U.K. Sets $988 Million Make-Up Plan for Children’s Lost Learning
(Bloomberg) -- The U.K. government unveiled a 700 million-pound ($988 million) plan to help young people in England catch up on lost learning due to the coronavirus pandemic.
The funding will focus on expanding tutoring programs, both one-to-one and in small groups, and help schools to provide more clubs and activities over summer.
All schools in England are set to reopen March 8, after being closed for two months during the third national lockdown.
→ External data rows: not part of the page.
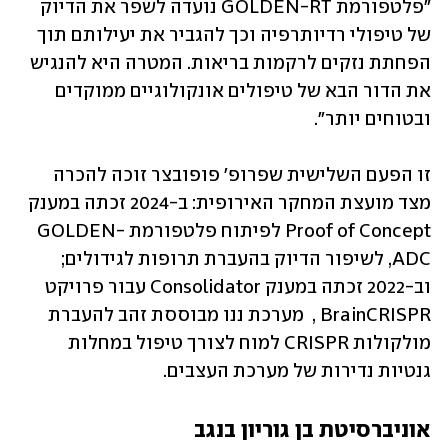
"פלטפורמת GOLDEN-RT נועדה לשפר את הדיוק 
של טיפולי רדיותרפיה וכך להגביר את יעילותם תוך 
הפחתת נזקים לרקמות בריאות. המטרה היא להנגיש 
את הדור הבא של טיפולים אונקולוגיים ממוקדים 
ובטוחים יותר".
זו הפעם השלישית שפרופ' פופובצר זוכה להכרה 
מצד מועצת המחקר האירופית: ב-2024 זכתה במענק 
Proof of Concept לפיתוח פלטפורמת GOLDEN-
ADC, לשיפור הדיוק בהעברת תרופות לגידולים; 
וב-2022 זכתה במענק Consolidator עבור פרויקט 
BrainCRISPR ,  מערכת ננו מבוססת זהב להעברת 
מולקולות CRISPR למוח לצורך טיפול במחלות 
גנטיות נדירות של מערכת העצבים.
אוניברסיטת בן גוריון בנגב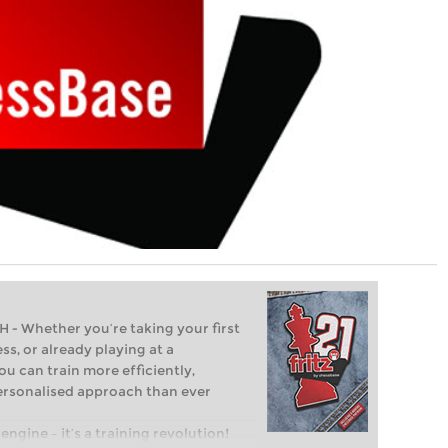
Whether you’re taking your first
ss, or already playing at a
ou can train more efficiently,
personalised approach than ever
engine – it’s a training revolution!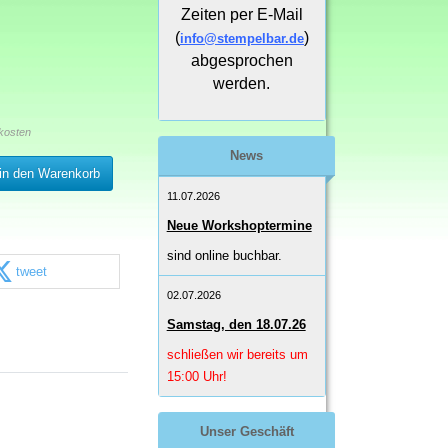
Zeiten per E-Mail
(
)
info@stempelbar.de
abgesprochen
werden.
kosten
News
in den Warenkorb
11.07.2026
Neue Workshoptermine
sind online buchbar.
tweet
02.07.2026
Samstag, den 18.07.26
schließen wir bereits um
15:00 Uhr!
Unser Geschäft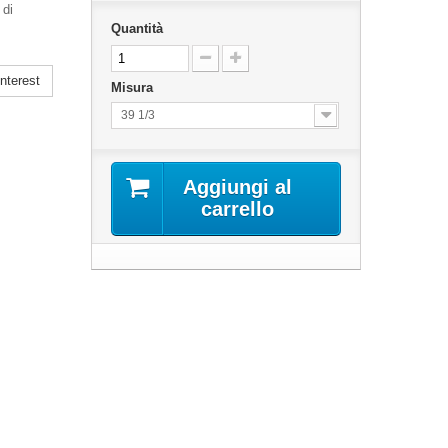
 di
Quantità
nterest
Misura
39 1/3
Aggiungi al
carrello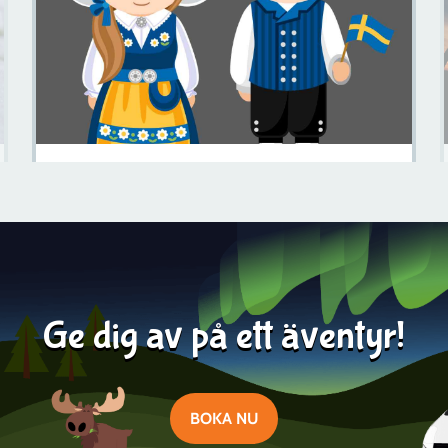
Hur Ser Svenska Folket Ut? Ett Porträtt Av Mångfald
Läs mer
2024-04-17
Ge dig av på ett äventyr!
BOKA NU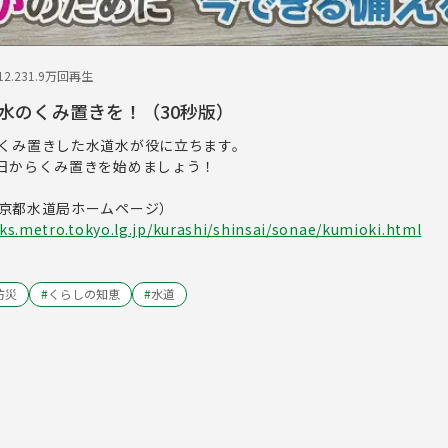
2.23
1.9万回再生
水のくみ置きを！（30秒版）
くみ置きした水道水が役に立ちます。
日からくみ置きを始めましょう！
京都水道局ホームページ）
s.metro.tokyo.lg.jp/kurashi/shinsai/sonae/kumioki.html
防災
#
くらしの知恵
#
水道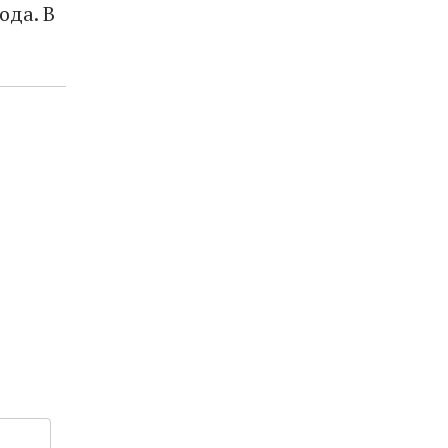
ода. В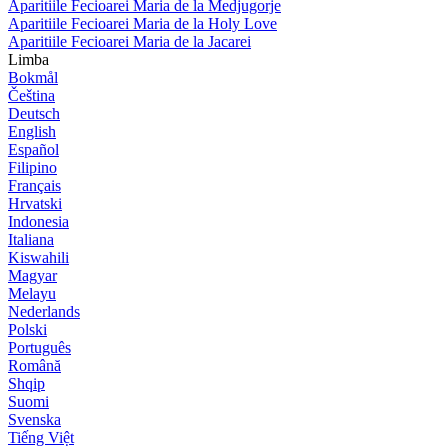
Aparitiile Fecioarei Maria de la Medjugorje
Aparitiile Fecioarei Maria de la Holy Love
Aparitiile Fecioarei Maria de la Jacarei
Limba
Bokmål
Čeština
Deutsch
English
Español
Filipino
Français
Hrvatski
Indonesia
Italiana
Kiswahili
Magyar
Melayu
Nederlands
Polski
Português
Română
Shqip
Suomi
Svenska
Tiếng Việt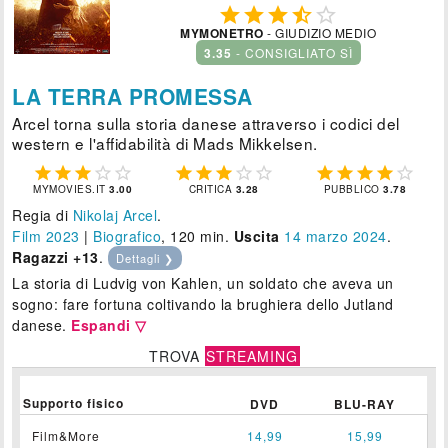





MYMONETRO
- GIUDIZIO MEDIO
3.35
- CONSIGLIATO SÌ
LA TERRA PROMESSA
Arcel torna sulla storia danese attraverso i codici del
western e l'affidabilità di Mads Mikkelsen.















MYMOVIES.IT
3.00
CRITICA
3.28
PUBBLICO
3.78
Regia di
Nikolaj Arcel
.
Film 2023
|
Biografico
, 120 min.
Uscita
14
marzo 2024
.
Ragazzi +13
.
Dettagli ❯
La storia di Ludvig von Kahlen, un soldato che aveva un
sogno: fare fortuna coltivando la brughiera dello Jutland
danese.
Espandi ▽
TROVA
STREAMING
Supporto fisico
DVD
BLU-RAY
Film&More
14,99
15,99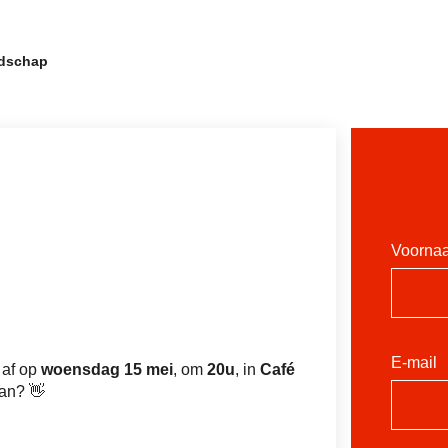
Sla
dschap
navigatie
over
Voorna
E-mail
 af op
woensdag 15 mei
, om
20u
, in
Café
an? 👋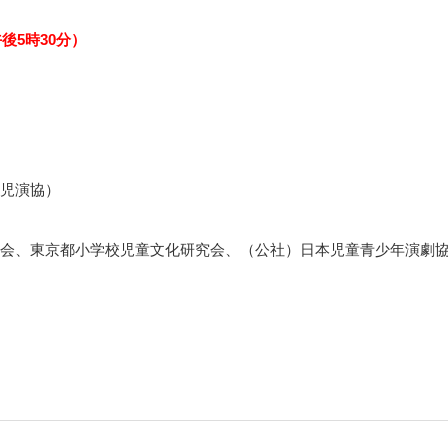
午後5時30分）
児演協）
会、東京都小学校児童文化研究会、（公社）日本児童青少年演劇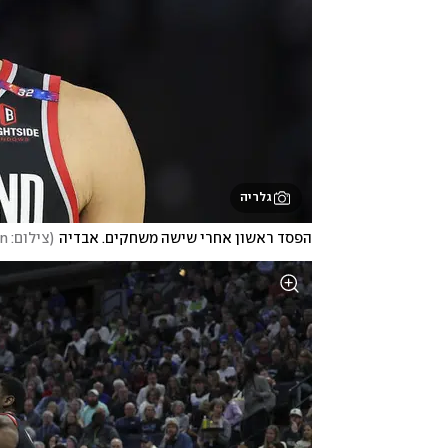
גלריה
הפסד ראשון אחרי שישה משחקים. אבדיה
(
צילום: AP Photo/Matt Krohn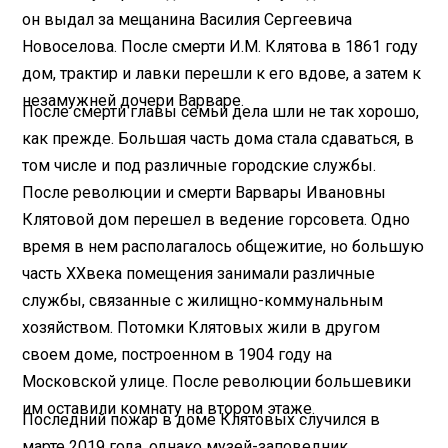
он выдал за мещанина Василия Сергеевича
Новоселова. После смерти И.М. Клятова в 1861 году
дом, трактир и лавки перешли к его вдове, а затем к
незамужней дочери Варваре.
После смерти главы семьи дела шли не так хорошо,
как прежде. Большая часть дома стала сдаваться, в
том числе и под различные городские службы.
После революции и смерти Варвары Ивановны
Клятовой дом перешел в ведение горсовета. Одно
время в нем располагалось общежитие, но большую
часть
XX
века помещения занимали различные
службы, связанные с жилищно-коммунальным
хозяйством. Потомки Клятовых жили в другом
своем доме, построенном в 1904 году на
Московской улице. После революции большевики
им оставили комнату на втором этаже.
Последний пожар в доме Клятовых случился в
марте 2019 года, однако музей-заповедник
Virus restrictions have meant pupils have only had one full term of lessons in the classroom since the pandemic hit the U.K. early last year.
The new package, announced by the government Wednesday, includes plans to support language development among disadvantaged infants, and the creation of “face-to-face summer schools” in secondaries particularly targeted at 11- and 12-year-olds.
Prime Minister Boris Johnson said in an emailed statement that when schools reopen, “our next priority will be ensuring no child is left behind as a result of the learning they have lost over the past year.”
Pupils will face some big changes when they go back to school; secondary school pupils will have three Covid-19 tests at school before being asked to regularly test themselves at home. Face masks will also be required in the classroom, as well as corridors, for the first time.
Teaching unions raised concerns that reopening all schools at the same time would cause infection rates to spiral. Mary Bousted, general secretary of the National Education Union, warned in a statement: “A ‘big bang’ school reopening brings 10 million people back into crowded buildings with no social distancing and inadequate ventilation.”
Wales, Scotland and Northern Ireland have taken a more cautious approach to schools reopening, opting for a phased return with the youngest pupils going back first.